# 課題 A
次のあいさつ文を3文で要約すること。

明けましておめでとうございます。
本年の干支は「乙(きのと)巳(み)」です。「乙」は周囲との調和を保ちながら目標に向かって進んでいく力、「巳」は蛇を表し、古来より豊穣や生命力の象徴とされています。
 前回の乙巳は昭和40年。8月には、約5年間続くごく稀な群発地震が長野県長野市で発生し、松代群発地震と名付けられました。負傷者は15人でした。9月13日~9月16日には福井県東部を襲った記録的な水害、40・9風水害が発生し、廃村を余儀なくされました。
 60年も経つと今まで退化していたものが進化をしています。
 連絡網に当てはまると昔は固定電話が多く、1人1台携帯電話が持っているという時代ではないと思います。そして今は、携帯ひとつで済ます時代であり、近年では、年賀葉書の売上が減少傾向です。     1965年では年賀葉書が10円でしたが、今では85円です。
 今から60年前の1965年は普及した年と伺えますが、これから60年後の2085年はどんな年になっていることでしょう。
 昨年は未曾有の大災害に見舞われ、多くの方々が被災されました。そうした中、全国各地からボランティアの方々が駆けつけ、復旧・復興に向けて力を尽くされました。私も、5年前の長野県千曲川の決壊の際、ボランティア活動に参加し、その経験は私の人生において大きな転機となりました。

# 提供情報
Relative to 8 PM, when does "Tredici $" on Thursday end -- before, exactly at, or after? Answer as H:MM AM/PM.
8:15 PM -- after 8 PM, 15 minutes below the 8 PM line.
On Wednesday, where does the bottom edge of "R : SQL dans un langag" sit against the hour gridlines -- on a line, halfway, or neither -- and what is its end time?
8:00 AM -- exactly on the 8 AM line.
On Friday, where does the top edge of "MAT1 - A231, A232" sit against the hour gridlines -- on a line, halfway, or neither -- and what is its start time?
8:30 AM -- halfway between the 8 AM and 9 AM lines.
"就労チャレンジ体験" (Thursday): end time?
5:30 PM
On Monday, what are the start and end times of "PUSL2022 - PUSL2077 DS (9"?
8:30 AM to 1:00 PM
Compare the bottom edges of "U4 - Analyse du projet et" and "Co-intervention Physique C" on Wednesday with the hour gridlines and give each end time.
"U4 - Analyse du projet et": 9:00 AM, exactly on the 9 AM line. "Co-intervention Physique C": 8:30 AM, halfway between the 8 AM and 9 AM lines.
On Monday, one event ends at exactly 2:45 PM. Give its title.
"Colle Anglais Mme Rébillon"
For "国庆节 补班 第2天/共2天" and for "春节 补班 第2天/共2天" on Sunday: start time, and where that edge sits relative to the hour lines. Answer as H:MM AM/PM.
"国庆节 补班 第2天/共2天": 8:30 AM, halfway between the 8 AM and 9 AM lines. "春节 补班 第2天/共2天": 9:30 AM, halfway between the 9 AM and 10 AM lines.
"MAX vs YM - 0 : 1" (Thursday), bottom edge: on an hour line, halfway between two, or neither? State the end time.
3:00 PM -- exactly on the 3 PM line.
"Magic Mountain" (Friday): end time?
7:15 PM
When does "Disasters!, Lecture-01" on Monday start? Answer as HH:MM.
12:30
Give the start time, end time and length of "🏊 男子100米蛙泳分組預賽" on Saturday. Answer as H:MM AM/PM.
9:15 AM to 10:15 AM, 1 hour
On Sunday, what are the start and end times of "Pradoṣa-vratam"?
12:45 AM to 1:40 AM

# 課題 B
一覧を絞り込み、「Sunday」という文字列を含む行をすべて書き写すこと。

# 解答 A
本年の干支は乙巳で、「乙」は周囲との調和を保ちながら目標に向かって進む力を、「巳」は蛇を表し、古来より豊穣や生命力の象徴とされている。前回の乙巳である昭和40年には、長野市で松代群発地震が、福井県東部で40・9風水害が起きた。60年の間に連絡手段は固定電話から携帯電話へと移り、年賀葉書の売上は減少傾向にあるが、筆者は、昨年の大災害で全国からボランティアが駆けつけたことに触れ、5年前の千曲川決壊の際に自らも参加した経験が人生の大きな転機になったと述べている。

# 解答 B
For "国庆节 补班 第2天/共2天" and for "春节 补班 第2天/共2天" on Sunday: start time, and where that edge sits relative to the hour lines. Answer as H:MM AM/PM.
On Sunday, what are the start and end times of "Pradoṣa-vratam"?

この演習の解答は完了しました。